*** Begin section ***

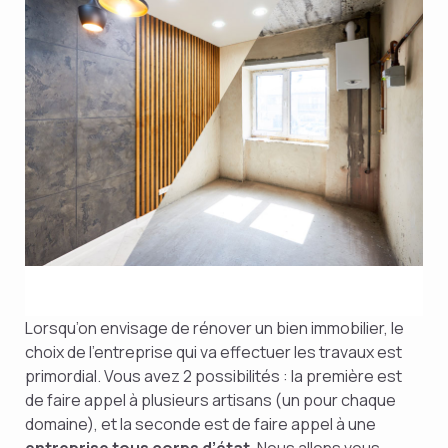
Lorsqu’on envisage de rénover un bien immobilier, le
choix de l’entreprise qui va effectuer les travaux est
primordial. Vous avez 2 possibilités : la première est
de faire appel à plusieurs artisans (un pour chaque
domaine), et la seconde est de faire appel à une
entreprise tous corps d’état
. Nous allons vous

*** End section ***

[Exercise instructions]
Can you reproduce the text of the listing above word for word, without the picture?

[Response to this task]
Lorsqu’on envisage de rénover un bien immobilier, le
choix de l’entreprise qui va effectuer les travaux est
primordial. Vous avez 2 possibilités : la première est
de faire appel à plusieurs artisans (un pour chaque
domaine), et la seconde est de faire appel à une
entreprise tous corps d’état
. Nous allons vous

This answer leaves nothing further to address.